Carb Calculations on Recipes

Hi Everyone,

Just wondering if anyone knows how to properly calculate the carbohydrates in a recipe, or if there is a website that gives you the conversions? I made a batch of delicious banana muffins this weekend, but am lost as to how to estimate the carbs. How much does the 1.5 cups flour, 3 large bananas, 3/4 cup of sugar, etc. come out to?

Thanks in advance!

Hi Nicole. This is a rather round-about way to answer your question, but I do it once in a while: First test your blood sugar. If it's in range, eat a muffin and bolus for some guessed amount, say 30 carbs. Two hours later test again, making any corrections necessary, but first figuring out the approx. carbs from the muffin.

You can always use the USDA site

It's easier to calculate carbs before hand using an electronic scale with a built in database. How large were those bananas? How packed was the flour? etc.


I use or else a printed list of carbs I have at home. I don't weigh things, but do pay attention to "one small banana" etc and adjust accordingly. All my cookbooks are marked up with carb counts.

Oh, good point, Shawnmarie, I didn't mention dividing. I do the same with adding up all the ingredients, then I determine how many servings there are and just divide by that number. It seems to work out pretty well. I often eat things I know the carbs for or have them written in the recipes now which makes it easier to just measure the ingredients or even just go with "one small eggplant" (or whatever) as I measured it before.

I like the website Once you have an account (free), you can click "create recipe" and put in all your ingredients and the number of servings, and it will analyze the recipe and give you all the nutritional info. It then saves the info in my account so I can find it again later. The input takes a bit of time but it's been so helpful when making a recipe without the nutritional info.

I usually check for a similar recipe and use that for the carb counts. They include nutrition data for all of their recipes. I like Calorie King too but a lot of times I don’t have time to look up individual ingredients in Calorie King. Or at pot lucks.

I do it the old fashion way, as an arithmetic problem. I use the packaging and Calorie King. A cup of all purpose flour is 88 carbs, a banana is 39 carbs (3= 117) and 3/4 cup of sugar is 150. Did you add milk or other things? If not, the total amount of carbs in the proportions you gave is 399. If you made 12 muffins, each would be around 34 carbs.

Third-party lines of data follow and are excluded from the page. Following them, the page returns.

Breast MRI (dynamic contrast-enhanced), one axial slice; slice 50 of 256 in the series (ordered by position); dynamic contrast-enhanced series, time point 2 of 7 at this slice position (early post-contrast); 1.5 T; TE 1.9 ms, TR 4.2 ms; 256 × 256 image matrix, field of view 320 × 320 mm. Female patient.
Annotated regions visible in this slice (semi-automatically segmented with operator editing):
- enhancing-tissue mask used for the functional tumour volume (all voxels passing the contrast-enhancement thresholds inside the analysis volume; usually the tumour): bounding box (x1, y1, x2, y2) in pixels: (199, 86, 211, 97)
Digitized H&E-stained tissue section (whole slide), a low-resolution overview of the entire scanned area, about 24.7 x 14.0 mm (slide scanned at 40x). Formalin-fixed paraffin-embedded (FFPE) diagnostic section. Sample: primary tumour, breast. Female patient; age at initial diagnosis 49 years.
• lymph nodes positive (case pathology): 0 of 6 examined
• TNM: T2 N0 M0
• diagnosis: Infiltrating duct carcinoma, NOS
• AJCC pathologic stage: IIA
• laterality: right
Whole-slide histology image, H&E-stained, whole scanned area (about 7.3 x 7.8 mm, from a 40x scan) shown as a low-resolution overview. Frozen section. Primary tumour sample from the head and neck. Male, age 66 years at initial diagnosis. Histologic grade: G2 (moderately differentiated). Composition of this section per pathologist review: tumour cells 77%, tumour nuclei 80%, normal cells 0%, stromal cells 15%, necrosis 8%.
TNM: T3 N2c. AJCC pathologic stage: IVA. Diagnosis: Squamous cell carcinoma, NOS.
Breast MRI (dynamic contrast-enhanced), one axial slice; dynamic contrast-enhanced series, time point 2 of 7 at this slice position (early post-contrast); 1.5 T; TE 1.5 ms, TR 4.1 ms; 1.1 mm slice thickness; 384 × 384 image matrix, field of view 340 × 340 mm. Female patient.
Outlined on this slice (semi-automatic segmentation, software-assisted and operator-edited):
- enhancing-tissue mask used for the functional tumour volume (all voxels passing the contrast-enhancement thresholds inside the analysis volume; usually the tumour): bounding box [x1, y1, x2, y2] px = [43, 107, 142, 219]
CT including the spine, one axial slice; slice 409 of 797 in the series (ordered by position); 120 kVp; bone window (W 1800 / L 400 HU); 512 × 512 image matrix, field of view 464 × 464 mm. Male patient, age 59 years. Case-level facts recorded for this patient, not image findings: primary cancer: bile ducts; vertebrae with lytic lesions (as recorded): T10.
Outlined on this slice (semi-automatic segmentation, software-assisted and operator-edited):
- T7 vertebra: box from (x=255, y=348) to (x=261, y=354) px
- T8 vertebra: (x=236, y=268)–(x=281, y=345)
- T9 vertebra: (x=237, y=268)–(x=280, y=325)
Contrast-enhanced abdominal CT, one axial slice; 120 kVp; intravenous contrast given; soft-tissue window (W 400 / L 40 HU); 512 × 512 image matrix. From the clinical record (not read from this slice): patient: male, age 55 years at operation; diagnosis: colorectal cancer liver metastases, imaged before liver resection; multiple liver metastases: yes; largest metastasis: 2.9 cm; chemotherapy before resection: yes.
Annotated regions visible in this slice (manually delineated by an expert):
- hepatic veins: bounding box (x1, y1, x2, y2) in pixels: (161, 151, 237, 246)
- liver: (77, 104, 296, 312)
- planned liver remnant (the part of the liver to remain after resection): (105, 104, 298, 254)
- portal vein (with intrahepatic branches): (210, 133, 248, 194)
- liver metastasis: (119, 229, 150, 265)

I do this a lot, as I often make bread. I can calculate the total carbs and divide by servings and get pretty accurate numbers. Just watch out for the fat. It won't add carbs, but can affect your absorption rates.

Thank you everyone, I will be sure to check out those websites!

Wow, according to my list I use, a small banana is only 15 carbs!! I usually count it as 20 for a medium sized one. It works for my BG. 39 sounds very high!

I have a lot of issues with the data sources for many of the places. I agree, the USDA is a consistent source. What I have found is that I often want to just run a recipe through a calculator, and in that case I have found the recipe calculator at very helpful. It lets you paste in the text, just as you have written above (well you have to add line breaks) and then calculates the total nutrition and nutrition per serving.

You said they were large bananas, so I went with the program. You are correct--weighing is a lot more accurate.

That's a great tool. Thanks Brian.

I second the nutritional info-- its pretty cool. People can set up recipe groups on there too-- wonder if there are many for diabetics...

It even creates a cute little nutrition label! This makes it so easy to print and put into my recipe book!

On every package there should be nutrition facts. For example flour is usually around 96 carbs per cup. With fruit you will need to use a book like Calorie King and then weigh your bananas to figure out the exact carb count. After adding up all ingredients divide by the number of muffins.